── DOCUMENT EXCERPT ──

Ingo Molnar a écrit :
* David Miller <davem@xxxxxxxxxxxxx> wrote:
From: Ingo Molnar <mingo@xxxxxxx>
Date: Mon, 17 Nov 2008 10:06:48 +0100
* Rafael J. Wysocki <rjw@xxxxxxx> wrote:
This message has been generated automatically as a part of a report
of regressions introduced between 2.6.26 and 2.6.27.
The following bug entry is on the current list of known regressions
introduced between 2.6.26 and 2.6.27. Please verify if it still should
be listed and let me know (either way).
Bug-Entry : http://bugzilla.kernel.org/show_bug.cgi?id=11308
Subject : tbench regression on each kernel release from 2.6.22 -> 2.6.28
Submitter : Christoph Lameter <cl@xxxxxxxxxxxxxxxxxxxx>
Date : 2008-08-11 18:36 (98 days old)
References : http://marc.info/?l=linux-kernel&m=121847986119495&w=4
http://marc.info/?l=linux-kernel&m=122125737421332&w=4
Christoph, as per the recent analysis of Mike:
http://fixunix.com/kernel/556867-regression-benchmark-throughput-loss-a622cf6-f7160c7-pull.html
all scheduler components of this regression have been eliminated.
In fact his numbers show that scheduler speedups since 2.6.22 have
offset and hidden most other sources of tbench regression. (i.e. the
scheduler portion got 5% faster, hence it was able to offset a
slowdown of 5% in other areas of the kernel that tbench triggers)
Although I respect the improvements, wake_up() is still several
orders of magnitude slower than it was in 2.6.22 and wake_up() is at
the top of the profiles in tbench runs.
hm, several orders of magnitude slower? That contradicts Mike's
numbers and my own numbers and profiles as well: see below.
The scheduler's overhead barely even registers on a 16-way x86 system
i'm running tbench on. Here's the NMI profile during 64 threads tbench
on a 16-way x86 box with an v2.6.28-rc5 kernel [config attached]:
Throughput 3437.65 MB/sec 64 procs
==================================
21570252 total
........
1494803 copy_user_generic_string
998232 sock_rfree
491471 tcp_ack
482405 ip_dont_fragment
470685 ip_local_deliver
436325 constant_test_bit [ called by napi_disable_pending() ]
375469 avc_has_perm_noaudit
347663 tcp_sendmsg
310383 tcp_recvmsg
300412 __inet_lookup_established
294377 system_call
286603 tcp_transmit_skb
251782 selinux_ip_postroute
236028 tcp_current_mss
235631 schedule
234013 netif_rx
229854 _local_bh_enable_ip
219501 tcp_v4_rcv
[ etc. - see full profile attached further below ]
Note that the scheduler does not even show up in the profile up to
entry #15!

───
── ENTRIES SUPPLIED ──

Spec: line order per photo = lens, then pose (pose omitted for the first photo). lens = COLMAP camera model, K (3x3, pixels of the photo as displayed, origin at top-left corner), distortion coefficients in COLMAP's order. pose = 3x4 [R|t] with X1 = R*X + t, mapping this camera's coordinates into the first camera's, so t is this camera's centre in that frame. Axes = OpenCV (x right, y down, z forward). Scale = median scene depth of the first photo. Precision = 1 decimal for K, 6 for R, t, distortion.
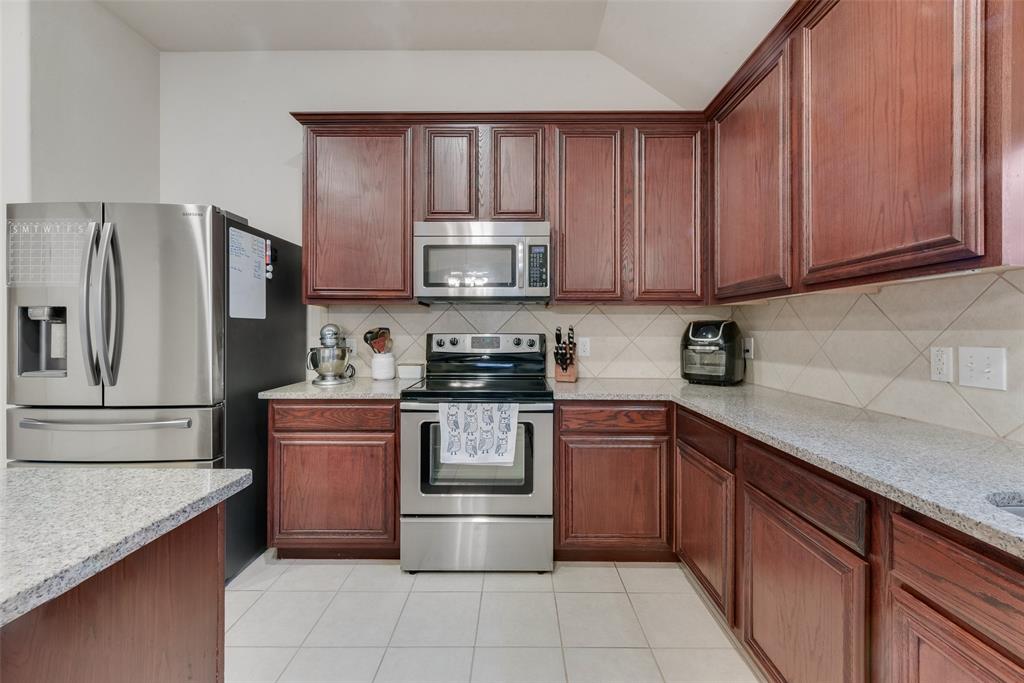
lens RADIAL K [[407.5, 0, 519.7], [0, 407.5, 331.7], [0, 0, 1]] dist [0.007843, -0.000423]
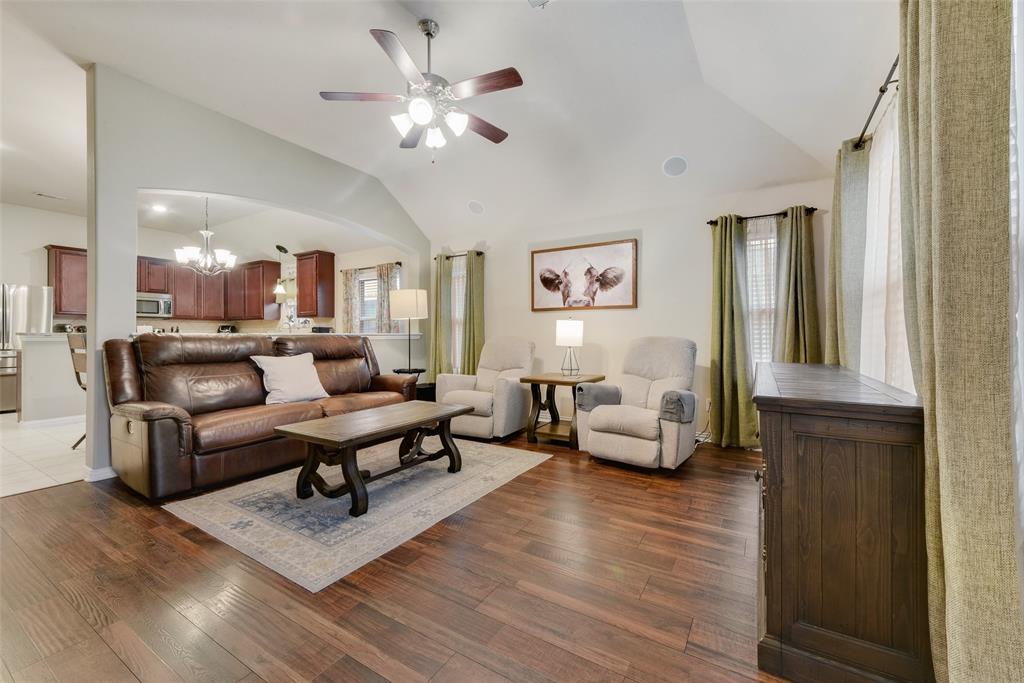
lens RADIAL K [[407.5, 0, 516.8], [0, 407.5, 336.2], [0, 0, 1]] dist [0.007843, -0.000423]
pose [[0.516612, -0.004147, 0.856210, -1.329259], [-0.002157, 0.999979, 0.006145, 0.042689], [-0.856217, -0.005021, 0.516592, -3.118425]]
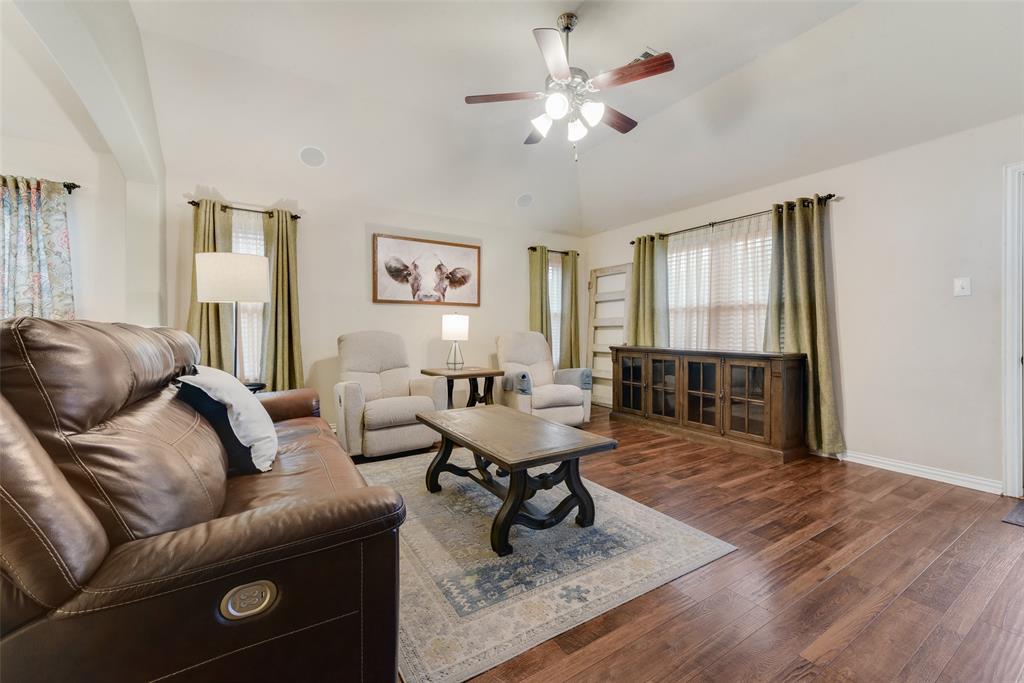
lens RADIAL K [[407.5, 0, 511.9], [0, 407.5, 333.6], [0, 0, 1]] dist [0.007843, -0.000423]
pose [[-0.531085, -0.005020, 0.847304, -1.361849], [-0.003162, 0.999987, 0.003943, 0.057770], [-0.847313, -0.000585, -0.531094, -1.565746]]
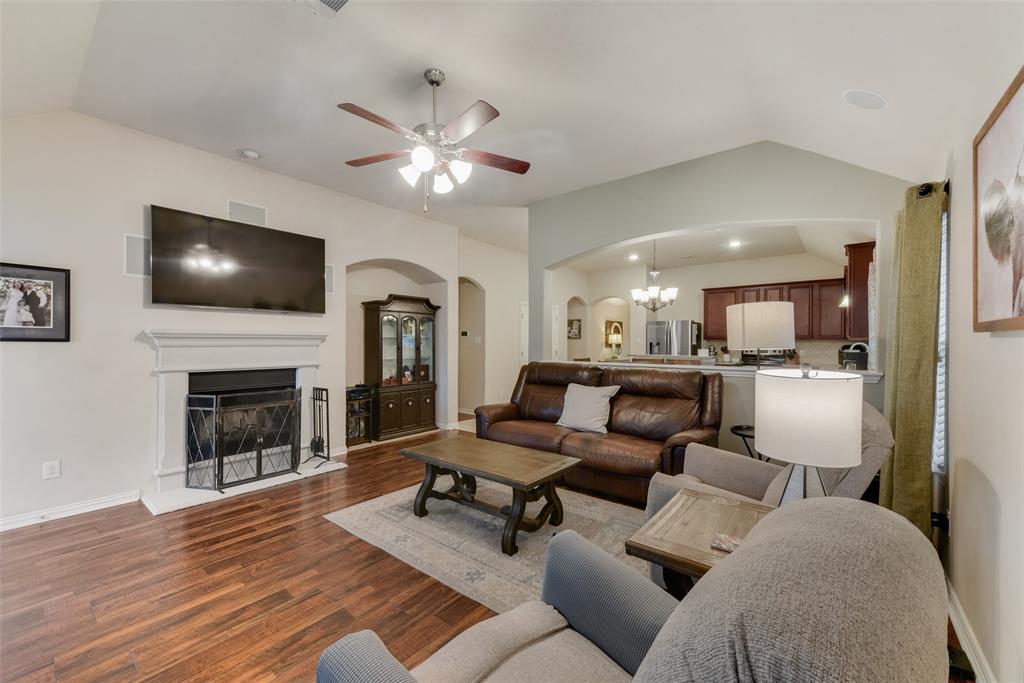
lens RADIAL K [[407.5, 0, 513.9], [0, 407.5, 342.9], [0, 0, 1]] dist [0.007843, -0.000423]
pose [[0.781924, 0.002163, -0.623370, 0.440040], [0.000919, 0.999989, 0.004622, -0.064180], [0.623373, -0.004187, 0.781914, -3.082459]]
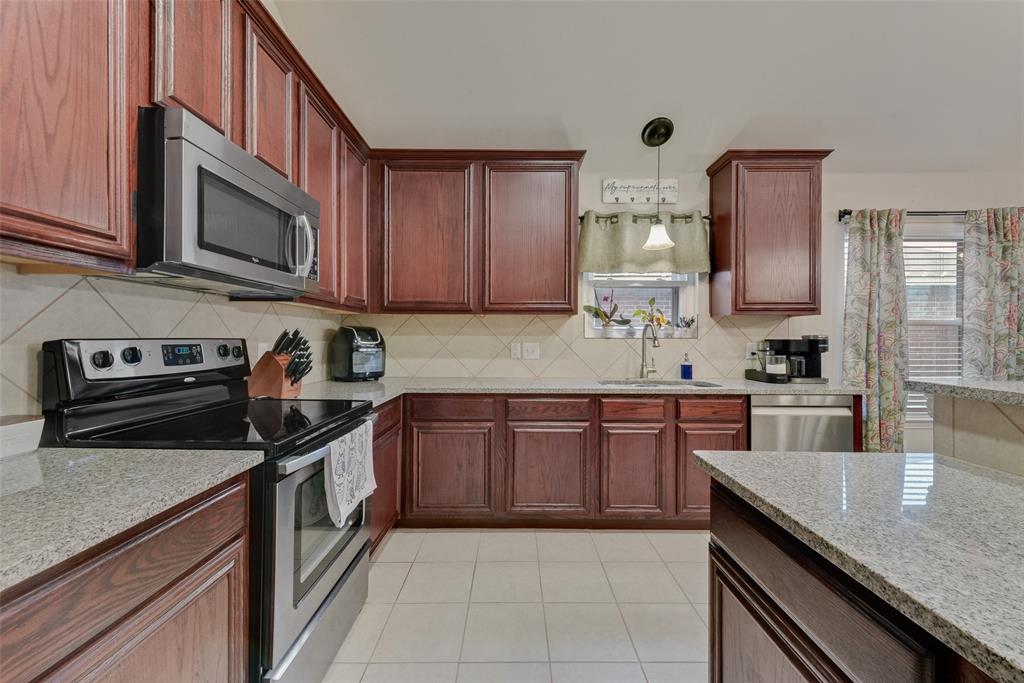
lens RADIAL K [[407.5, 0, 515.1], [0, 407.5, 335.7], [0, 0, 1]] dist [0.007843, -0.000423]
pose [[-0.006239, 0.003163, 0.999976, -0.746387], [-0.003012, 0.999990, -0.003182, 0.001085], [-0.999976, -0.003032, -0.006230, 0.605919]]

───
── ENTRIES SUPPLIED ──

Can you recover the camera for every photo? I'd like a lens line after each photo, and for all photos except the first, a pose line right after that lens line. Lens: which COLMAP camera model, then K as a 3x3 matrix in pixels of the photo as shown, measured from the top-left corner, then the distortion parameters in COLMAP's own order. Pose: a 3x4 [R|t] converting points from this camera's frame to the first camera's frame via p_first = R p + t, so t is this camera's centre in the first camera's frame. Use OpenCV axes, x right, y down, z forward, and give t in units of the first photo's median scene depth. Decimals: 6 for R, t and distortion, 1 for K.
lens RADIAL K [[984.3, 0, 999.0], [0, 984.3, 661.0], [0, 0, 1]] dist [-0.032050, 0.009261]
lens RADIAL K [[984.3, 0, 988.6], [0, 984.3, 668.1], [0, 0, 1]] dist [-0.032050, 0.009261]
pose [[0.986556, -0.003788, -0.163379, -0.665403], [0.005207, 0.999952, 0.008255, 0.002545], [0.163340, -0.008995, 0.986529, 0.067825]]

───

EXERCISE A:
In the mailing-list thread on the tbench regression, translate this sentence into Spanish: "Note that the scheduler does not even show up in the profile up to entry #15!"
EXERCISE B:
Continue the mailing-list thread on the tbench regression from its last line.

ANSWER AREA A:
¡Tenga en cuenta que el planificador ni siquiera aparece en el perfil hasta la entrada n.º 15!

ANSWER AREA B:
I've also summarized NMI profiler output by major subsystems:
NET overhead (12603450/21570252): 58.43%
security overhead ( 1903598/21570252): 8.83%
usercopy overhead ( 1753617/21570252): 8.13%
sched overhead ( 1599406/21570252): 7.41%
syscall overhead ( 560487/21570252): 2.60%
IRQ overhead ( 555439/21570252): 2.58%
slab overhead ( 492421/21570252): 2.28%
timer overhead ( 226573/21570252): 1.05%
pagealloc overhead ( 192681/21570252): 0.89%
PID overhead ( 115123/21570252): 0.53%
VFS overhead ( 107926/21570252): 0.50%
pagecache overhead ( 62552/21570252): 0.29%
gtod overhead ( 38651/21570252): 0.18%
IDLE overhead ( 0/21570252): 0.00%
---------------------------------------------------------
left ( 1349494/21570252): 6.26%
The scheduler's functions are absolutely flat, and consistent with an
extreme context-switching rate of 1.35 million per second. The
scheduler can go up to about 20 million context switches per second on
this system:
procs -----------memory---------- ---swap-- -----io---- --system-- -----cpu------
r b swpd free buff cache si so bi bo in cs us sy id wa st
32 0 0 32229696 29308 649880 0 0 0 0 164135 20026853 24 76 0 0 0
32 0 0 32229752 29308 649880 0 0 0 0 164203 20032770 24 76 0 0 0
32 0 0 32229752 29308 649880 0 0 0 0 164201 20036492 25 75 0 0 0
... and 7% scheduling overhead is roughly consistent with 1.35/20.0.
Wake up affinities and data flow caching is just fine in this workload
- we've got scheduler statistics for that and they look good too.
It all looks like pure old-fashioned straight overhead in the
networking layer to me. Do we still touch the same global cacheline
for every localhost packet we process? Anything like that would show
up big time.
Yes we do, I find strange we dont see dst_release() in your NMI profile
I posted a patch ( commit 5635c10d976716ef47ae441998aeae144c7e7387
net: make sure struct dst_entry refcount is aligned on 64 bytes)
(in net-next-2.6 tree)
to properly align struct dst_entry refcounter and got 4% speedup on tbench on my machine.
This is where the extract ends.